Vilsack kicks off campaign aimed at the White House

Iowa governor becomes first Democrat to make candidacy official

December 01, 2006|By Tim Jones | Tim Jones,CHICAGO TRIBUNE

MOUNT PLEASANT, Iowa -- Tom Vilsack's moment in the presidential sun came yesterday in a gymnasium, and it lasted about 17 minutes. It ended with a couple of blasts of red, white and blue confetti fired from a metal cannon off-stage while a beat-and-blow band played the Four Tops' tune "I'll Be There."

And with that the 55-year-old, two-term Iowa governor, the first Democrat to officially enter the 2008 presidential race, prepared to head to the airport, hoping to catch a little more sunlight in Pennsylvania and three early and likely make-or-break primary or caucus states - New Hampshire, Nevada and South Carolina.

Whatever drama there was in the presidential candidacy declaration is long gone, pummeled by months and months of candidates first expressing qualified interest in running, then playing footsie on the Sunday morning talk shows and then setting up exploratory campaign committees that might or might not result in their running.

Vilsack's declaration, on the campus of Iowa Wesleyan University and in the town where he served as mayor for five years, produced a news media response that reflects the diminished stature of the official announcement. CNN showed only excerpts. Midway through Vilsack's speech, MSNBC's John Harwood - standing only 50 feet from the governor - delivered a live report about Sen. John McCain of Arizona, a prepared but not-out-of-the-oven Republican presidential candidate.
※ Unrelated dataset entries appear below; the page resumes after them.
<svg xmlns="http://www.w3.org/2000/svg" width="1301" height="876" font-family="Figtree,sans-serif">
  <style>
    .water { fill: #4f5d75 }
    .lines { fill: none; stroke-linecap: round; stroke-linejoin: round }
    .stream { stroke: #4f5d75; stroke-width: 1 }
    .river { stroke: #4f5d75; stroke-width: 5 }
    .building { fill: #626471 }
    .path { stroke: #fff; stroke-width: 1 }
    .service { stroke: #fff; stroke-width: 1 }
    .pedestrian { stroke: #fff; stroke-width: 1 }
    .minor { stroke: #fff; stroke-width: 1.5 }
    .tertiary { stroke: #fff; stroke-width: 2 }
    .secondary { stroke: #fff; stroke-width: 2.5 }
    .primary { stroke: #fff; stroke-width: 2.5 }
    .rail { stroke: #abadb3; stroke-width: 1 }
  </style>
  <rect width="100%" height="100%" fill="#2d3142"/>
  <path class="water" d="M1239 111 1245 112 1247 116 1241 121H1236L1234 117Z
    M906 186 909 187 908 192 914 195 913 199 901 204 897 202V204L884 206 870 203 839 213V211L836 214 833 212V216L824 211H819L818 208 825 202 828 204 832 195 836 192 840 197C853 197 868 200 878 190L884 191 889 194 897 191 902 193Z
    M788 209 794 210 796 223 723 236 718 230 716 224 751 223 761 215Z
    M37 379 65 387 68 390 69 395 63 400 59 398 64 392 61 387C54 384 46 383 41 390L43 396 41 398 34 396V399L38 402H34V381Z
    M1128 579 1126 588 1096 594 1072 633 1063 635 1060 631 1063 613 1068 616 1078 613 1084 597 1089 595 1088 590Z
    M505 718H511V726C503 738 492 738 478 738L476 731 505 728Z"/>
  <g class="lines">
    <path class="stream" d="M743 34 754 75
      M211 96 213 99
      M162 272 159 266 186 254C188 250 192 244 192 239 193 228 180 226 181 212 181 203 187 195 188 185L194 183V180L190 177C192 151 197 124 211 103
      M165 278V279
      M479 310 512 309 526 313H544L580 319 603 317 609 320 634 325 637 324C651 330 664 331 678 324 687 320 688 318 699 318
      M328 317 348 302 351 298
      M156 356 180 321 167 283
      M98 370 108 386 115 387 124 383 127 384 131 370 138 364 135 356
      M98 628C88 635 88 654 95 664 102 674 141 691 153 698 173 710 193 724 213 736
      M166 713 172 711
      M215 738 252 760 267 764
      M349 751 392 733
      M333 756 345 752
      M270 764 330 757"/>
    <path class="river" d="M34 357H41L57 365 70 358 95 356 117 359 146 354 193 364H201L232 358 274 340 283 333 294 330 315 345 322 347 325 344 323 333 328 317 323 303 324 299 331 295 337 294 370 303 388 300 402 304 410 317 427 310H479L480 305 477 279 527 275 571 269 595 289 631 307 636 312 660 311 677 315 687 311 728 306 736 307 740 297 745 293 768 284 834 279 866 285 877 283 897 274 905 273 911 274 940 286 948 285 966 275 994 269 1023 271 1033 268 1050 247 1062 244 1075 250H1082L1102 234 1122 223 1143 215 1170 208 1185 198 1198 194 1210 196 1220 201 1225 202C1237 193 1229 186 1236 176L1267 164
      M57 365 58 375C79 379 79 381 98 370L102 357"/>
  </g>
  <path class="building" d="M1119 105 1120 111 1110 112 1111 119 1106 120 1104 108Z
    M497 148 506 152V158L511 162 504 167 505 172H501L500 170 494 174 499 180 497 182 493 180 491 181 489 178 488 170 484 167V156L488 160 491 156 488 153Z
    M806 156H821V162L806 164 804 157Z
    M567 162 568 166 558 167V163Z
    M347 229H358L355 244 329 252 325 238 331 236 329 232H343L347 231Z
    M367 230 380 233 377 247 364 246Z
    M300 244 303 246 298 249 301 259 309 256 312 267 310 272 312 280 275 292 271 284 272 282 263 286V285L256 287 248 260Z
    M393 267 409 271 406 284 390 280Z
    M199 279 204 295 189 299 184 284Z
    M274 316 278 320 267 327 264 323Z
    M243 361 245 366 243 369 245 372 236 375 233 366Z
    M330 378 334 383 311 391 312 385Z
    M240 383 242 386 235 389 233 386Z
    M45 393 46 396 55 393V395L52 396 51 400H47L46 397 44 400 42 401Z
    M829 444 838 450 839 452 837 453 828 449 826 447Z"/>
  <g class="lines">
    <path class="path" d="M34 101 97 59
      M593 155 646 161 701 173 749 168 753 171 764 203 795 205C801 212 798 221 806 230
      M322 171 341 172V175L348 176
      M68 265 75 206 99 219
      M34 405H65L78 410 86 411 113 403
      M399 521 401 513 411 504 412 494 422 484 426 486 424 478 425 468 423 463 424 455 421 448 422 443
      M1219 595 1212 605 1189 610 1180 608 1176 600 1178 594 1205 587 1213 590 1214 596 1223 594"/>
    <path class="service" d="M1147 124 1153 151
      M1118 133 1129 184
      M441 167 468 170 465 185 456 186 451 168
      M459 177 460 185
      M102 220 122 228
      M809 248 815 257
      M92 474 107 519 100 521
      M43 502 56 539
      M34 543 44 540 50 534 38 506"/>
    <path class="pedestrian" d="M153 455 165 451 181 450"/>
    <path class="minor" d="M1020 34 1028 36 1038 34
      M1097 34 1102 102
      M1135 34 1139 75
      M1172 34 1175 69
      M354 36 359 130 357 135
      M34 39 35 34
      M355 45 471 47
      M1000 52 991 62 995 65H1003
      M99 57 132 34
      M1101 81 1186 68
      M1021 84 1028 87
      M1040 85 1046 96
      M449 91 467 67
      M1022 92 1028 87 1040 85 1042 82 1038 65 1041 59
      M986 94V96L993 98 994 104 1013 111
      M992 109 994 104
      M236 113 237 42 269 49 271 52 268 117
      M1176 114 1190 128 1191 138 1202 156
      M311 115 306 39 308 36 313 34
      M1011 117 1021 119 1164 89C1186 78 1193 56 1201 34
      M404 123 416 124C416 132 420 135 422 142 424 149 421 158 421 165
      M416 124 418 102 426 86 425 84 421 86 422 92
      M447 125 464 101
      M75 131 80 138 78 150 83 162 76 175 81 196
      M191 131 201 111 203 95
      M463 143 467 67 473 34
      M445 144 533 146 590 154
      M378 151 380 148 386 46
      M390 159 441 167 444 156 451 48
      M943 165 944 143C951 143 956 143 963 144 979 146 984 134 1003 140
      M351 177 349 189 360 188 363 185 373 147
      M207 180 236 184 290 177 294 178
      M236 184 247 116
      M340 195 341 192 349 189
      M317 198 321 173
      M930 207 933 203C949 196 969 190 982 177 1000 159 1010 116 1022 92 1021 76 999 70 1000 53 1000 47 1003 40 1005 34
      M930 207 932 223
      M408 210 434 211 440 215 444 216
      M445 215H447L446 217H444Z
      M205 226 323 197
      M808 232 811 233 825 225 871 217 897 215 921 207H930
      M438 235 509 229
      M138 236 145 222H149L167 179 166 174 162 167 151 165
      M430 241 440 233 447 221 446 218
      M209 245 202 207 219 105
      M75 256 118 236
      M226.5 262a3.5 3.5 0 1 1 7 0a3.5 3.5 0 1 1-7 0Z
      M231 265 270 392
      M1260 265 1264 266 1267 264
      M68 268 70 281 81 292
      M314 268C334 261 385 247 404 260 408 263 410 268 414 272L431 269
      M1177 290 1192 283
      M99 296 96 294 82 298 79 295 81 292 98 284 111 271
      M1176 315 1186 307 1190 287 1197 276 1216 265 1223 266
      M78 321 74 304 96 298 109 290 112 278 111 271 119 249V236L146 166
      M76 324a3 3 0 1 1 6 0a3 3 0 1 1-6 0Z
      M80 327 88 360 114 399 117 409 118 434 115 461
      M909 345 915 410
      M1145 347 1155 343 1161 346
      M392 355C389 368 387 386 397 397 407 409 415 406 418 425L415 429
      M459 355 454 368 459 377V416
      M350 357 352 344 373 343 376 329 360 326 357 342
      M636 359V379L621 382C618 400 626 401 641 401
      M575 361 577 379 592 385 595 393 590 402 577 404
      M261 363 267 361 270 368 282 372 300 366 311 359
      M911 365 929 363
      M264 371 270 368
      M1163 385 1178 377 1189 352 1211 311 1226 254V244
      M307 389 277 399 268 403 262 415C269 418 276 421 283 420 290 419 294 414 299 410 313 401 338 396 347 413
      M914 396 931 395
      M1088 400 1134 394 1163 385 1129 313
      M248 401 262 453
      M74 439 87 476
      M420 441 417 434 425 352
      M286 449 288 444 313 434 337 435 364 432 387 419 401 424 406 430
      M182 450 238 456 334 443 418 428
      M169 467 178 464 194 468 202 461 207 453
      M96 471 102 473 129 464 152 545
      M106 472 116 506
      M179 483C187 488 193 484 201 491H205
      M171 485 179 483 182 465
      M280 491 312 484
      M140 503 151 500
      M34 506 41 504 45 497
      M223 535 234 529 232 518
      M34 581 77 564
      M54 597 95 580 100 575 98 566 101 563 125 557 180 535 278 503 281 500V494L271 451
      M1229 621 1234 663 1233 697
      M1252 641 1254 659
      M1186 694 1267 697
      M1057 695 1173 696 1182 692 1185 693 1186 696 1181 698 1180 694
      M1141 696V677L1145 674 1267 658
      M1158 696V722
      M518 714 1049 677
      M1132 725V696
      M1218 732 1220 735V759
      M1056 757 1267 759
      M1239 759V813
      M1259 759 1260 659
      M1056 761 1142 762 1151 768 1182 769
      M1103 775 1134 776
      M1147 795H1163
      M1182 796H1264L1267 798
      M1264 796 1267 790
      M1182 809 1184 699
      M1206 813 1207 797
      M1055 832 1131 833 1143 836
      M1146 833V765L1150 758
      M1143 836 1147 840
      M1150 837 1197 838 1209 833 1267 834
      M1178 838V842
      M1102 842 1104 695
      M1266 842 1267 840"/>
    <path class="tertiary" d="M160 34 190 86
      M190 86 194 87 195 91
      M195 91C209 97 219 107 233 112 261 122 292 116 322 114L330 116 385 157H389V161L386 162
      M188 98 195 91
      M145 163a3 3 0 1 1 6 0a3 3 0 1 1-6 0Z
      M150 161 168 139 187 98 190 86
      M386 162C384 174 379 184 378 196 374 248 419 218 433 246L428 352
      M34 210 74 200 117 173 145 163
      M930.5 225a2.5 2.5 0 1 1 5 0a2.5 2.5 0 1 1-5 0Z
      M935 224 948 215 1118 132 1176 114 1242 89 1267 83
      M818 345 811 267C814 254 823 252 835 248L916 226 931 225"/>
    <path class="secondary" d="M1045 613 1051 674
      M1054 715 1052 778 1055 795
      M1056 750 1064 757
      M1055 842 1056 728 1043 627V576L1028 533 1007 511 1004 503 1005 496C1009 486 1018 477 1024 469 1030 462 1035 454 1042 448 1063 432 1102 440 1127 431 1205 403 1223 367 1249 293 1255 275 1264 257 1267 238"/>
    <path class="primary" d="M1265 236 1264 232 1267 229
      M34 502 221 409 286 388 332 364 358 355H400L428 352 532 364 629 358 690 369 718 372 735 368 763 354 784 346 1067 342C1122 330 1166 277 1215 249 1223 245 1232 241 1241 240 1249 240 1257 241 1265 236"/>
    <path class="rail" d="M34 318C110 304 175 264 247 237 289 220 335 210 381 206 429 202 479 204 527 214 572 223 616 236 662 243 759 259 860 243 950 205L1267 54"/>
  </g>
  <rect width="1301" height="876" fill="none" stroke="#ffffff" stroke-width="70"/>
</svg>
An hour before people started arriving at Vilsack's announcement, Fox News was talking about a marquee confrontation between Sens. Hillary Clinton and Barack Obama, two perpetually exposed Democrats in the might-be-but-not-quite-yet phase of running for president.

The declining status of the official announcement might say as much about the news media's attention deficit disorder as it does about the continuing campaign by candidates to get noticed. But the reality is that Vilsack is running and now his job is to attract attention to himself - and, ultimately, to become the first candidate from the Midwest elected president in more than a half-century.

"Let us stop the endless partisan debate and empty talk," said Vilsack, who in 1998 became the state's first Democratic governor in 32 years. As he told the crowd of several hundred supporters, he has "always been the underdog and long shot" and has "always been inspired by stories of ordinary people who struggled but ultimately succeeded."

Vilsack has been described as resembling Winnie the Pooh and, as a public speaker, he tacks more toward sincerity than rhetorical fire. Unlike the last Iowan who ran for president, the loquacious Sen. Tom Harkin, Vilsack's stage presence suggests impatience with the obligatory folderol and a desire to get down to business.

"He's off the radar screen with people on the East Coast. Iowa is not Idaho, and it's not Ohio. It's Iowa," said Mary Beth Young, a retired teacher and administrator who attended the pot luck dinner that preceded his announcement. Radio station WHO-AM, the most powerful in Iowa, asked in a midday newscast whether Vilsack would be viewed in New Hampshire as "a hayseed."

In eight years as governor, Vilsack earned the reputation of a strong advocate for education and a proponent of balanced budgets. As a victim of child abuse, Vilsack fought to strengthen the tools that officials need to investigate child abuse.

Vilsack is described by those who know him as solid, studious, earnest and tending toward impatience.

"People are tired of the shallow, scripted candidates with blow-dry hair," said Lt. Gov. Sally Peterson. "He has the right set of values."

Tim Jones writes for the Chicago Tribune.

Thomas James Vilsack

AGE, BIRTH DATE, LOCATION: 56; Dec. 13, 1950; Pittsburgh. He was orphaned at birth and was adopted on April 10, 1951.

EXPERIENCE: Mayor of Mount Pleasant, Iowa, 1987-1992; state senator, 1992-1998; governor of Iowa, 1998-2006; practiced law in Mount Pleasant before becoming governor.

EDUCATION: Bachelor's degree, Hamilton College, 1972; law degree, Albany Law School, 1975

FAMILY: Wife, Christie Vilsack; two adult sons, Jess and Doug

QUOTE: "I have always been the underdog and long shot. And I have always been inspired by stories of ordinary people who struggled but ultimately succeeded."